*** EXCERPTED DATA

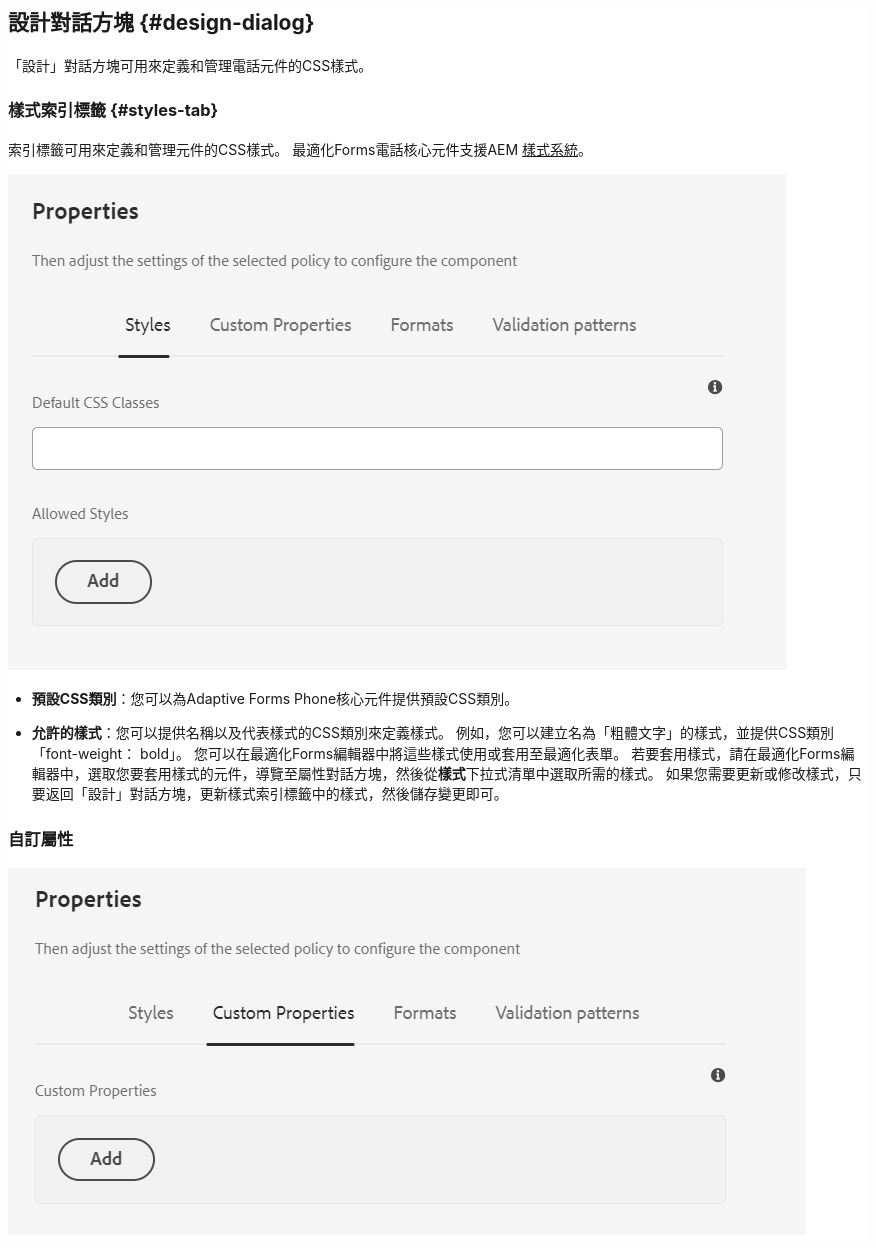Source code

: ## 設計對話方塊 {#design-dialog}

「設計」對話方塊可用來定義和管理電話元件的CSS樣式。

### 樣式索引標籤 {#styles-tab}

索引標籤可用來定義和管理元件的CSS樣式。 最適化Forms電話核心元件支援AEM [樣式系統](/help/get-started/authoring.md#component-styling)。

![設計對話方塊](/help/adaptive-forms/assets/telephoneinput_designdialog.png)

- **預設CSS類別**：您可以為Adaptive Forms Phone核心元件提供預設CSS類別。

- **允許的樣式**：您可以提供名稱以及代表樣式的CSS類別來定義樣式。 例如，您可以建立名為「粗體文字」的樣式，並提供CSS類別「font-weight： bold」。 您可以在最適化Forms編輯器中將這些樣式使用或套用至最適化表單。 若要套用樣式，請在最適化Forms編輯器中，選取您要套用樣式的元件，導覽至屬性對話方塊，然後從&#x200B;**樣式**&#x200B;下拉式清單中選取所需的樣式。 如果您需要更新或修改樣式，只要返回「設計」對話方塊，更新樣式索引標籤中的樣式，然後儲存變更即可。

### 自訂屬性

![自訂屬性對話方塊](/help/adaptive-forms/assets/telephoneinput-customproperties.png)
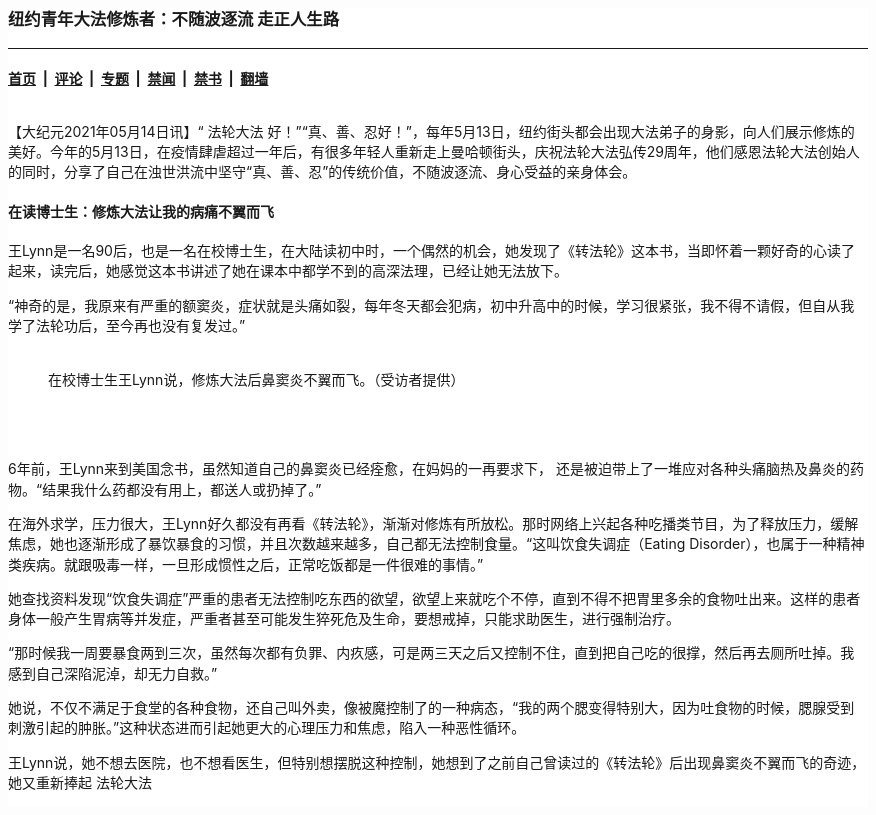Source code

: ### 纽约青年大法修炼者：不随波逐流 走正人生路

---

#### [首页](../../../..?n12947678) &nbsp;|&nbsp; [评论](../../../../../epoch-comment?n12947678) &nbsp;|&nbsp; [专题](../../../../../epoch-special?n12947678) &nbsp;|&nbsp; [禁闻](../../../../../epoch-news?n12947678) &nbsp;|&nbsp; [禁书](../../../../../books?n12947678) &nbsp;|&nbsp; [翻墙](https://github.com/gfw-breaker/nogfw/blob/master/README.md?n12947678)


<div class="column" id="artbody" itemprop="articleBody">
 
 <p>
  【大纪元2021年05月14日讯】“
  <ok href="https://www.epochtimes.com/gb/tag/%E6%B3%95%E8%BD%AE%E5%A4%A7%E6%B3%95.html">
   法轮大法
  </ok>
  好！”“真、善、忍好！”，每年5月13日，纽约街头都会出现大法弟子的身影，向人们展示修炼的美好。今年的5月13日，在疫情肆虐超过一年后，有很多年轻人重新走上曼哈顿街头，庆祝法轮大法弘传29周年，他们感恩法轮大法创始人的同时，分享了自己在浊世洪流中坚守“真、善、忍”的传统价值，不随波逐流、身心受益的亲身体会。
 </p>
 <h4>
  在读博士生：修炼大法让我的病痛不翼而飞
 </h4>
 <p>
  王Lynn是一名90后，也是一名在校博士生，在大陆读初中时，一个偶然的机会，她发现了《转法轮》这本书，当即怀着一颗好奇的心读了起来，读完后，她感觉这本书讲述了她在课本中都学不到的高深法理，已经让她无法放下。
 </p>
 <p>
  “神奇的是，我原来有严重的额窦炎，症状就是头痛如裂，每年冬天都会犯病，初中升高中的时候，学习很紧张，我不得不请假，但自从我学了法轮功后，至今再也没有复发过。”
 </p>
 <figure aria-describedby="caption-attachment-12947729" class="wp-caption aligncenter" id="attachment_12947729" style="width: 600px">
  <ok href="https://i.epochtimes.com/assets/uploads/2021/05/id12947729-new-2021-05-13-at-8.00.42-PM.jpg" target="_blank">
   <img alt="" class="size-large wp-image-12947729" src="https://i.epochtimes.com/assets/uploads/2021/05/id12947729-new-2021-05-13-at-8.00.42-PM-600x480.jpg"/>
  </ok>
  <br/><figcaption class="wp-caption-text" id="caption-attachment-12947729">
   在校博士生王Lynn说，修炼大法后鼻窦炎不翼而飞。（受访者提供）
  </figcaption><br/>
 </figure><br/>
 <p>
  6年前，王Lynn来到美国念书，虽然知道自己的鼻窦炎已经痊愈，在妈妈的一再要求下， 还是被迫带上了一堆应对各种头痛脑热及鼻炎的药物。“结果我什么药都没有用上，都送人或扔掉了。”
 </p>
 <p>
  在海外求学，压力很大，王Lynn好久都没有再看《转法轮》，渐渐对修炼有所放松。那时网络上兴起各种吃播类节目，为了释放压力，缓解焦虑，她也逐渐形成了暴饮暴食的习惯，并且次数越来越多，自己都无法控制食量。“这叫饮食失调症（Eating Disorder），也属于一种精神类疾病。就跟吸毒一样，一旦形成惯性之后，正常吃饭都是一件很难的事情。”
 </p>
 <p>
  她查找资料发现“饮食失调症”严重的患者无法控制吃东西的欲望，欲望上来就吃个不停，直到不得不把胃里多余的食物吐出来。这样的患者身体一般产生胃病等并发症，严重者甚至可能发生猝死危及生命，要想戒掉，只能求助医生，进行强制治疗。
 </p>
 <p>
  “那时候我一周要暴食两到三次，虽然每次都有负罪、内疚感，可是两三天之后又控制不住，直到把自己吃的很撑，然后再去厕所吐掉。我感到自己深陷泥淖，却无力自救。”
 </p>
 <p>
  她说，不仅不满足于食堂的各种食物，还自己叫外卖，像被魔控制了的一种病态，“我的两个腮变得特别大，因为吐食物的时候，腮腺受到刺激引起的肿胀。”这种状态进而引起她更大的心理压力和焦虑，陷入一种恶性循环。
 </p>
 <p>
  王Lynn说，她不想去医院，也不想看医生，但特别想摆脱这种控制，她想到了之前自己曾读过的《转法轮》后出现鼻窦炎不翼而飞的奇迹，她又重新捧起
  <ok href="https://www.epochtimes.com/gb/tag/%E6%B3%95%E8%BD%AE%E5%A4%A7%E6%B3%95.html">
   法轮大法
  </ok>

******

## [TASK TO CARRY OUT]
Set down every record exactly as written, but drop the pictures.

## [OUTPUT BELOW]
Source code

: ## 設計對話方塊 {#design-dialog}

「設計」對話方塊可用來定義和管理電話元件的CSS樣式。

### 樣式索引標籤 {#styles-tab}

索引標籤可用來定義和管理元件的CSS樣式。 最適化Forms電話核心元件支援AEM [樣式系統](/help/get-started/authoring.md#component-styling)。

![設計對話方塊](/help/adaptive-forms/assets/telephoneinput_designdialog.png)

- **預設CSS類別**：您可以為Adaptive Forms Phone核心元件提供預設CSS類別。

- **允許的樣式**：您可以提供名稱以及代表樣式的CSS類別來定義樣式。 例如，您可以建立名為「粗體文字」的樣式，並提供CSS類別「font-weight： bold」。 您可以在最適化Forms編輯器中將這些樣式使用或套用至最適化表單。 若要套用樣式，請在最適化Forms編輯器中，選取您要套用樣式的元件，導覽至屬性對話方塊，然後從&#x200B;**樣式**&#x200B;下拉式清單中選取所需的樣式。 如果您需要更新或修改樣式，只要返回「設計」對話方塊，更新樣式索引標籤中的樣式，然後儲存變更即可。

### 自訂屬性

![自訂屬性對話方塊](/help/adaptive-forms/assets/telephoneinput-customproperties.png)
Source code

: ### 纽约青年大法修炼者：不随波逐流 走正人生路

---

#### [首页](../../../..?n12947678) &nbsp;|&nbsp; [评论](../../../../../epoch-comment?n12947678) &nbsp;|&nbsp; [专题](../../../../../epoch-special?n12947678) &nbsp;|&nbsp; [禁闻](../../../../../epoch-news?n12947678) &nbsp;|&nbsp; [禁书](../../../../../books?n12947678) &nbsp;|&nbsp; [翻墙](https://github.com/gfw-breaker/nogfw/blob/master/README.md?n12947678)


<div class="column" id="artbody" itemprop="articleBody">
 
 <p>
  【大纪元2021年05月14日讯】“
  <ok href="https://www.epochtimes.com/gb/tag/%E6%B3%95%E8%BD%AE%E5%A4%A7%E6%B3%95.html">
   法轮大法
  </ok>
  好！”“真、善、忍好！”，每年5月13日，纽约街头都会出现大法弟子的身影，向人们展示修炼的美好。今年的5月13日，在疫情肆虐超过一年后，有很多年轻人重新走上曼哈顿街头，庆祝法轮大法弘传29周年，他们感恩法轮大法创始人的同时，分享了自己在浊世洪流中坚守“真、善、忍”的传统价值，不随波逐流、身心受益的亲身体会。
 </p>
 <h4>
  在读博士生：修炼大法让我的病痛不翼而飞
 </h4>
 <p>
  王Lynn是一名90后，也是一名在校博士生，在大陆读初中时，一个偶然的机会，她发现了《转法轮》这本书，当即怀着一颗好奇的心读了起来，读完后，她感觉这本书讲述了她在课本中都学不到的高深法理，已经让她无法放下。
 </p>
 <p>
  “神奇的是，我原来有严重的额窦炎，症状就是头痛如裂，每年冬天都会犯病，初中升高中的时候，学习很紧张，我不得不请假，但自从我学了法轮功后，至今再也没有复发过。”
 </p>
 <figure aria-describedby="caption-attachment-12947729" class="wp-caption aligncenter" id="attachment_12947729" style="width: 600px">
  <ok href="https://i.epochtimes.com/assets/uploads/2021/05/id12947729-new-2021-05-13-at-8.00.42-PM.jpg" target="_blank">
   <img alt="" class="size-large wp-image-12947729" src="https://i.epochtimes.com/assets/uploads/2021/05/id12947729-new-2021-05-13-at-8.00.42-PM-600x480.jpg"/>
  </ok>
  <br/><figcaption class="wp-caption-text" id="caption-attachment-12947729">
   在校博士生王Lynn说，修炼大法后鼻窦炎不翼而飞。（受访者提供）
  </figcaption><br/>
 </figure><br/>
 <p>
  6年前，王Lynn来到美国念书，虽然知道自己的鼻窦炎已经痊愈，在妈妈的一再要求下， 还是被迫带上了一堆应对各种头痛脑热及鼻炎的药物。“结果我什么药都没有用上，都送人或扔掉了。”
 </p>
 <p>
  在海外求学，压力很大，王Lynn好久都没有再看《转法轮》，渐渐对修炼有所放松。那时网络上兴起各种吃播类节目，为了释放压力，缓解焦虑，她也逐渐形成了暴饮暴食的习惯，并且次数越来越多，自己都无法控制食量。“这叫饮食失调症（Eating Disorder），也属于一种精神类疾病。就跟吸毒一样，一旦形成惯性之后，正常吃饭都是一件很难的事情。”
 </p>
 <p>
  她查找资料发现“饮食失调症”严重的患者无法控制吃东西的欲望，欲望上来就吃个不停，直到不得不把胃里多余的食物吐出来。这样的患者身体一般产生胃病等并发症，严重者甚至可能发生猝死危及生命，要想戒掉，只能求助医生，进行强制治疗。
 </p>
 <p>
  “那时候我一周要暴食两到三次，虽然每次都有负罪、内疚感，可是两三天之后又控制不住，直到把自己吃的很撑，然后再去厕所吐掉。我感到自己深陷泥淖，却无力自救。”
 </p>
 <p>
  她说，不仅不满足于食堂的各种食物，还自己叫外卖，像被魔控制了的一种病态，“我的两个腮变得特别大，因为吐食物的时候，腮腺受到刺激引起的肿胀。”这种状态进而引起她更大的心理压力和焦虑，陷入一种恶性循环。
 </p>
 <p>
  王Lynn说，她不想去医院，也不想看医生，但特别想摆脱这种控制，她想到了之前自己曾读过的《转法轮》后出现鼻窦炎不翼而飞的奇迹，她又重新捧起
  <ok href="https://www.epochtimes.com/gb/tag/%E6%B3%95%E8%BD%AE%E5%A4%A7%E6%B3%95.html">
   法轮大法
  </ok>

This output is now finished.